If we listened to our fellow Americans, we would hear them expressing these points of view:
• “My son is a human being. His life matters.” The heartbroken father tried to protest the violent treatment of his son, knowing that to the world his son was just another Black man suspected of wrongdoing, which resulted in his being shot in the back at close range seven times. He realized from so many similar incidents that his Black son had had no chance once he was suspected of wrongdoing. Perhaps his son knew it, too.

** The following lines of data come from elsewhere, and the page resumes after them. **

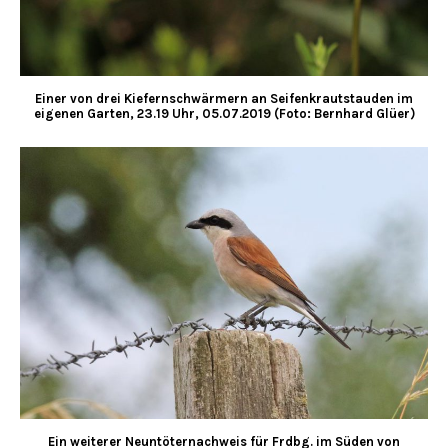
Einer von drei Kiefernschwärmern an Seifenkrautstauden im
eigenen Garten, 23.19 Uhr, 05.07.2019 (Foto: Bernhard Glüer)
Ein weiterer Neuntöternachweis für Frdbg. im Süden von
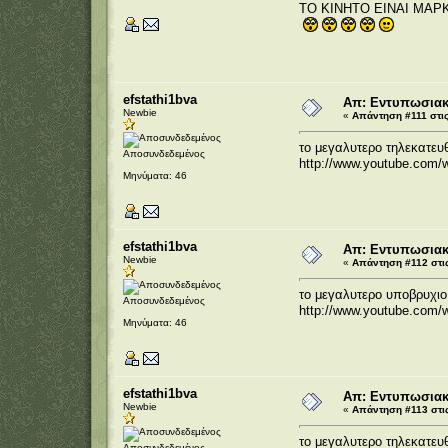
ΤΟ ΚΙΝΗΤΟ ΕΙΝΑΙ ΜΑΡ
efstathi1bva
Απ: Εντυπωσιακέ
Newbie
«
Απάντηση #111 στις
το μεγαλυτερο τηλεκατευ
Αποσυνδεδεμένος
http://www.youtube.co
Μηνύματα: 46
efstathi1bva
Απ: Εντυπωσιακέ
Newbie
«
Απάντηση #112 στις
το μεγαλυτερο υποβρυχιο
Αποσυνδεδεμένος
http://www.youtube.com
Μηνύματα: 46
efstathi1bva
Απ: Εντυπωσιακέ
Newbie
«
Απάντηση #113 στις
το μεγαλυτερο τηλεκατε
Αποσυνδεδεμένος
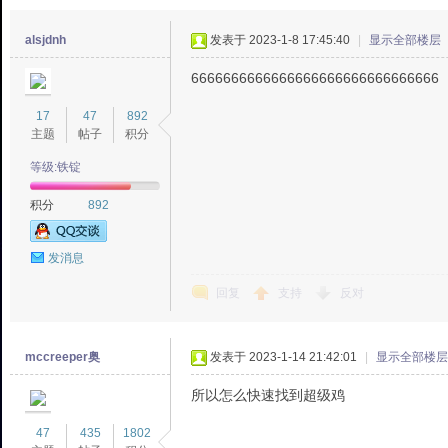
alsjdnh
发表于 2023-1-8 17:45:40
|
显示全部楼层
6666666666666666666666666666666
17
47
892
主题
帖子
积分
等级:铁锭
积分
892
发消息
回复
支持
反对
mccreeper奥
发表于 2023-1-14 21:42:01
|
显示全部楼层
所以怎么快速找到超级鸡
47
435
1802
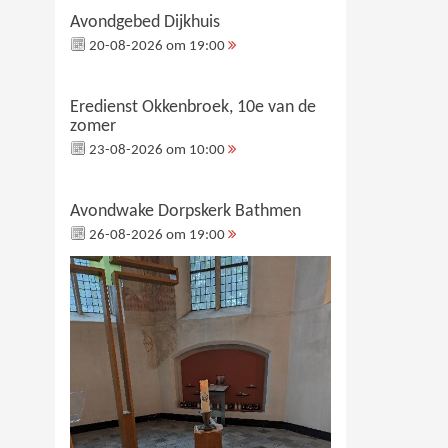
Avondgebed Dijkhuis
20-08-2026 om 19:00
Eredienst Okkenbroek, 10e van de
zomer
23-08-2026 om 10:00
Avondwake Dorpskerk Bathmen
26-08-2026 om 19:00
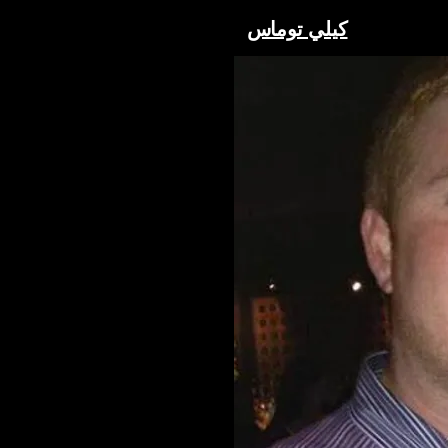
كيلي توماس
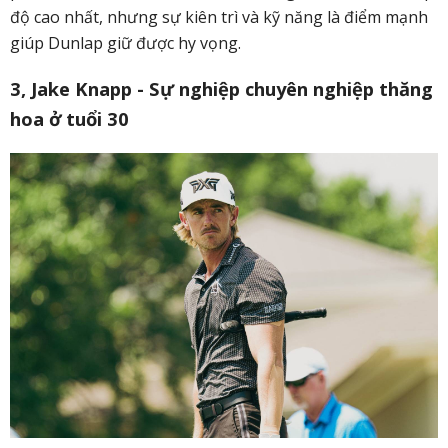
độ cao nhất, nhưng sự kiên trì và kỹ năng là điểm mạnh
giúp Dunlap giữ được hy vọng.
3, Jake Knapp - Sự nghiệp chuyên nghiệp thăng
hoa ở tuổi 30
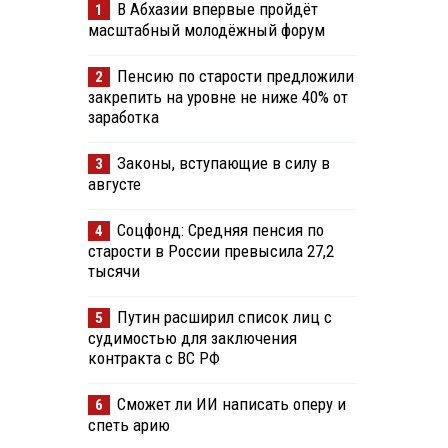
В Абхазии впервые пройдёт
1
масштабный молодёжный форум
Пенсию по старости предложили
2
закрепить на уровне не ниже 40% от
заработка
Законы, вступающие в силу в
3
августе
Соцфонд: Средняя пенсия по
4
старости в России превысила 27,2
тысячи
Путин расширил список лиц с
5
судимостью для заключения
контракта с ВС РФ
Сможет ли ИИ написать оперу и
6
спеть арию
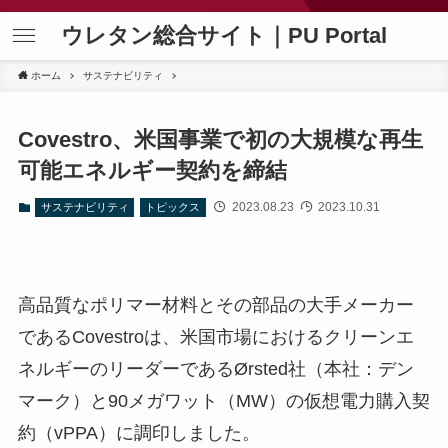
ウレタン総合サイト｜PU Portal
ホーム
サステナビリティ
Covestro、米国事業で初の大規模な再生
可能エネルギー契約を締結
2023.08.23
2023.10.31
サステナビリティ
トピックス
高品質なポリマー材料とその部品の大手メーカー
であるCovestroは、米国市場におけるクリーンエ
ネルギーのリーダーであるØrsted社（本社：デン
マーク）と90メガワット（MW）の仮想電力購入契
約（vPPA）に調印しました。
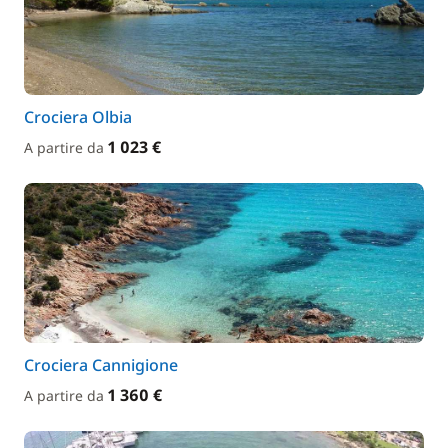
Crociera Olbia
1 023 €
A partire da
Crociera Cannigione
1 360 €
A partire da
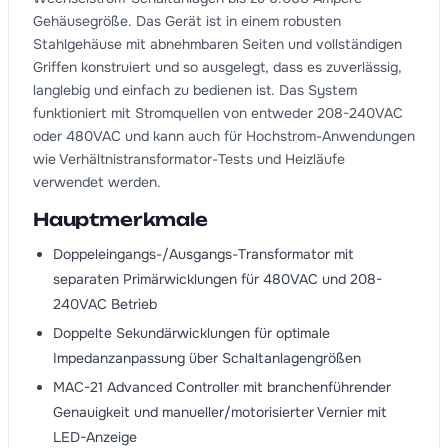
Gehäusegröße. Das Gerät ist in einem robusten
Stahlgehäuse mit abnehmbaren Seiten und vollständigen
Griffen konstruiert und so ausgelegt, dass es zuverlässig,
langlebig und einfach zu bedienen ist. Das System
funktioniert mit Stromquellen von entweder 208-240VAC
oder 480VAC und kann auch für Hochstrom-Anwendungen
wie Verhältnistransformator-Tests und Heizläufe
verwendet werden.
Hauptmerkmale
Doppeleingangs-/Ausgangs-Transformator mit
separaten Primärwicklungen für 480VAC und 208-
240VAC Betrieb
Doppelte Sekundärwicklungen für optimale
Impedanzanpassung über Schaltanlagengrößen
MAC-21 Advanced Controller mit branchenführender
Genauigkeit und manueller/motorisierter Vernier mit
LED-Anzeige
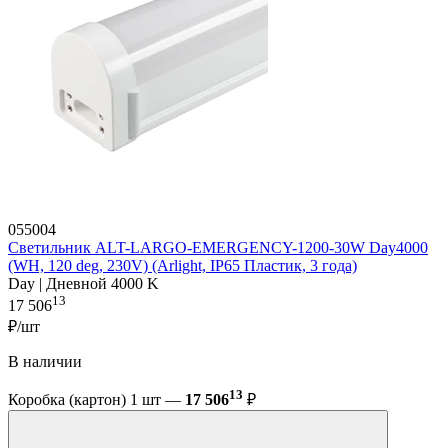
055004
Светильник ALT-LARGO-EMERGENCY-1200-30W Day4000
(WH, 120 deg, 230V) (Arlight, IP65 Пластик, 3 года)
Day | Дневной 4000 K
13
17 506
₽/шт
В наличии
13
Коробка (картон) 1 шт —
17 506
₽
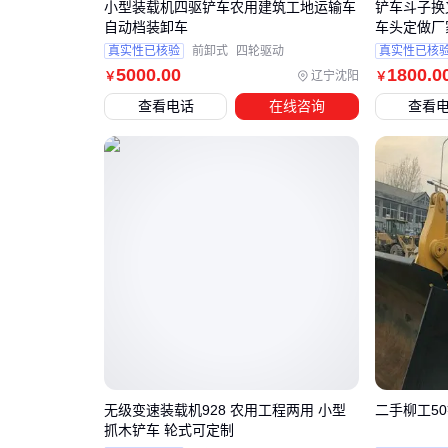
小型装载机四驱铲车农用建筑工地运输车
铲车斗子换
自动档装卸车
车头定做厂
真实性已核验
前卸式
四轮驱动
真实性已核
5000
.00
1800
.0
辽宁沈阳
￥
￥
查看电话
在线咨询
查看
无级变速装载机928 农用工程两用 小型
二手柳工5
抓木铲车 轮式可定制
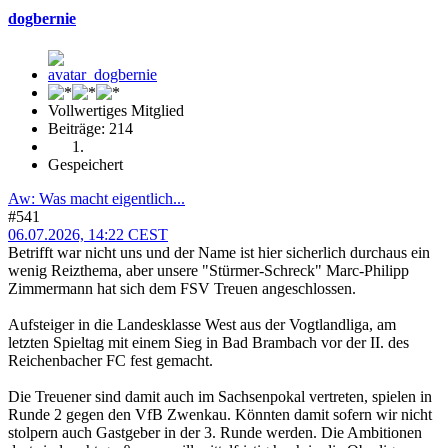
dogbernie
Vollwertiges Mitglied
Beiträge: 214
Gespeichert
Aw: Was macht eigentlich...
#541
06.07.2026, 14:22 CEST
Betrifft war nicht uns und der Name ist hier sicherlich durchaus ein
wenig Reizthema, aber unsere "Stürmer-Schreck" Marc-Philipp
Zimmermann hat sich dem FSV Treuen angeschlossen.
Aufsteiger in die Landesklasse West aus der Vogtlandliga, am
letzten Spieltag mit einem Sieg in Bad Brambach vor der II. des
Reichenbacher FC fest gemacht.
Die Treuener sind damit auch im Sachsenpokal vertreten, spielen in
Runde 2 gegen den VfB Zwenkau. Könnten damit sofern wir nicht
stolpern auch Gastgeber in der 3. Runde werden. Die Ambitionen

• “Support the police. Their work is dangerous, they deal with this dangerous element constantly and they need our support. What do you mean, ‘Black lives matter?’ Are you saying that the policeman’s life does not matter? What about the cops, do their lives matter? You say that Black lives matter, so you must think that the rest of us don’t matter. You evidently want stores to be looted and set on fire. You must be OK with violence in the streets and rampant crime.”
• “Let’s show our support for the police. They have a hard job and they are in danger all of the time. There are protests and rioting in the cities and we are scared. Let’s have a demonstration in our town to show that we support our law officers. Bring protection. People who do not support the police, and people who want the Blacks to destroy our country, will likely attack us. Yes, bring your guns, you might need them for your protection. The police will not be able to protect you.”
• “We want our Black sons to be treated the same as your white sons. Our sons matter to us. Why is it upsetting to you that we want humane treatment for our sons? Even when they commit a minor offense? Even when you suspect they may have committed a minor offense? Or any offense? Shouldn’t our Black boys have their day in court just as your sons have theirs?”
• “Why are you frightened when we say ‘Black lives matter?’ How are we supposed to get your attention to understand what is happening to our Black sons? Too many are being killed by our urban law enforcement officers. Do their lives not matter to you? Do you care?”
Why do young Black men believe that life is hopeless, that it is useless to try to do well? Why are so many people afraid of their fellow Americans? If we would listen to each other, we would know.